I guess the very first step was working with a process engineer from Catalyst Connection. I would say that was the beginning of the tie-in between lean manufacturing and a green building. The object of both of those concepts is to make the best possible use of your resources reduce, reuse and that sort of thing.
Did you run into any unanticipated problems on the way?
We did run into a number of roadblocks early on, but we had such a cohesive team, which included the banker as well. An absolutely critical piece to any growth is having your banker be one of your best friends.

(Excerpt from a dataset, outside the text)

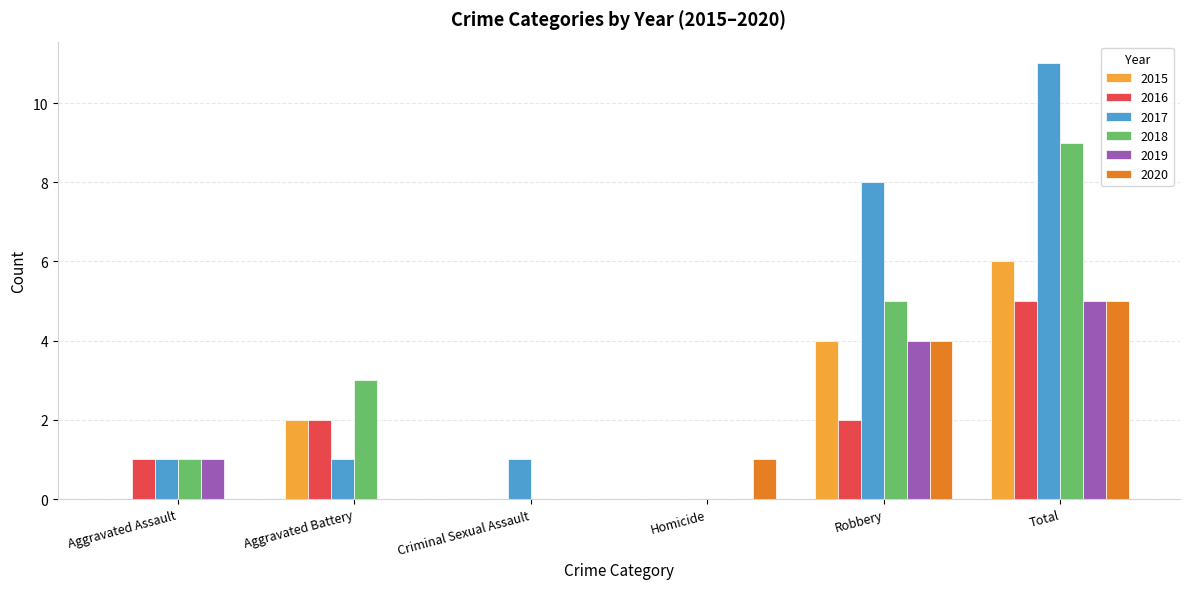

What is the approximate value of 2019 at Robbery?

4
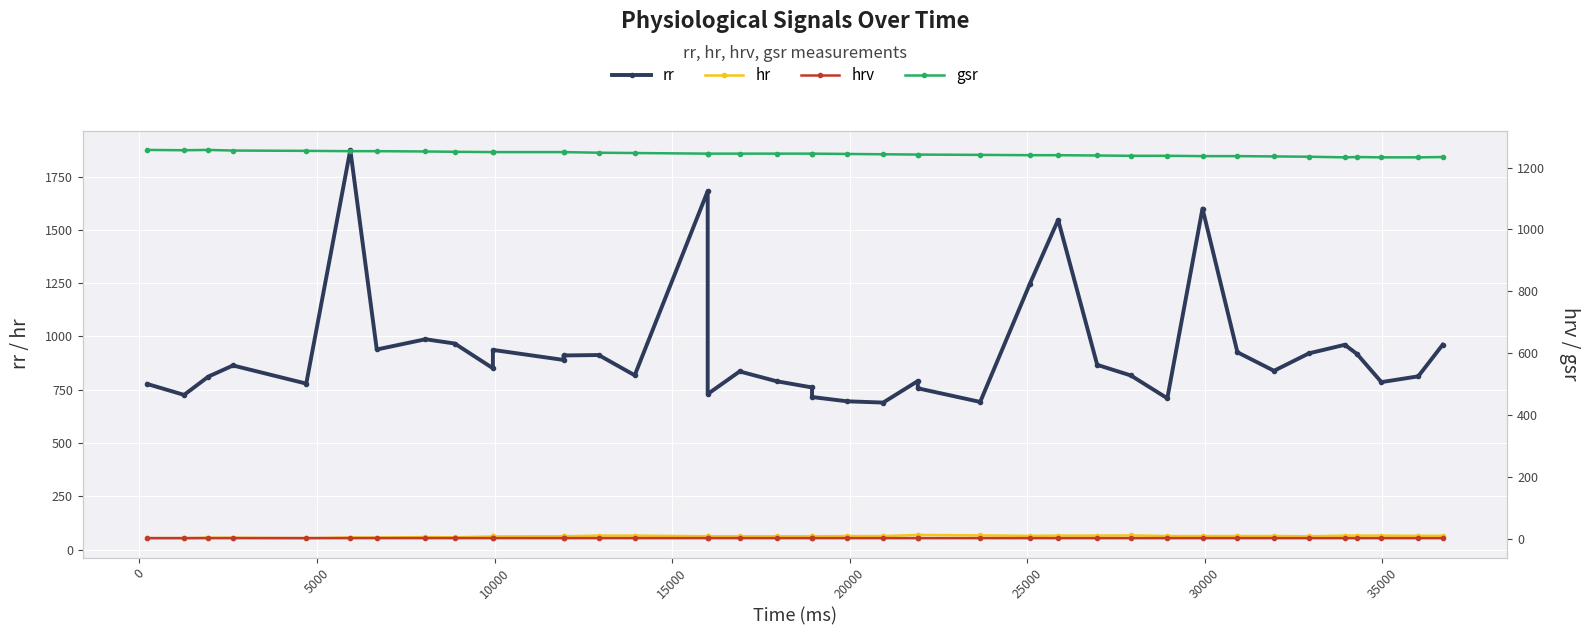

True or false: rr has more than 0 interior local peaks.

True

We ran into a real hiccup a couple of days before the groundbreaking. About two days before that, we got the news that the appraisal on this property came in way lower than the projected cost of building. Part of that is because there are so few green buildings, particularly industrial types out there we’re one of the first and there’s a price to pay for being a pioneer.
And there’s so much vacant industrial space here that it really drives the price down. This park wasn’t developed yet; we were the second one coming in here. It was a tough thing to appraise not doubt about it.
So we had to scramble, we had a decision to make. We could have just said forget it, but we never felt that was a possibility. We were so completely beyond our capacity at the other facility, we just had to move forward.
What are the most important factors in the process of developing a green facility?
The key is internalizing the concept early on. That’s what matters most in the long run. You’re always going to get energy savings out of doing a green building, but the best, most cost-effective way is to completely rethink your processes.
It’s not like you can incrementally change the way you’re doing things or slightly modify. Green buildings should be the same way. You shouldn’t just say, I want to build a retail space and I’d like to do some green building features.
To get the full value out of it, the thinking should be, what would a retail concept be like if you were going to reduce your impact on the environment around you even though you’re putting some new building on it. And, get your key people on board with the concept and get their input. And it’s the same with lean manufacturing.
What was the hardest part of the process?
The hardest part has been making the best use of this facility, one of the things we didn’t do as well as we could have. We did a great job of sustainably building this facility and of maintaining our business while we were moving, and we had very little dip in sales.
But we didn’t make that fundamental sea change or plan ahead enough in the way we were going to do things really differently to take advantage of this facility with regard to our work processes and our overall approach to manufacturing.
That’s been something that Jim (Clark) has really taken on since he started, bringing in knowledge from other manufacturing settings that had already adopted lean processes and embraced them. We’ve been kind of struggling along here, trying to make incremental changes to the way we do things.
I think the thing Jim has brought to us is that like the way we built this building and how our concrete industry has changed things we did have a good handle on we can’t just make little incremental changes. We have to turn it on its head and change the way we work and we’re organized and approach manufacturing because the tools are out there now.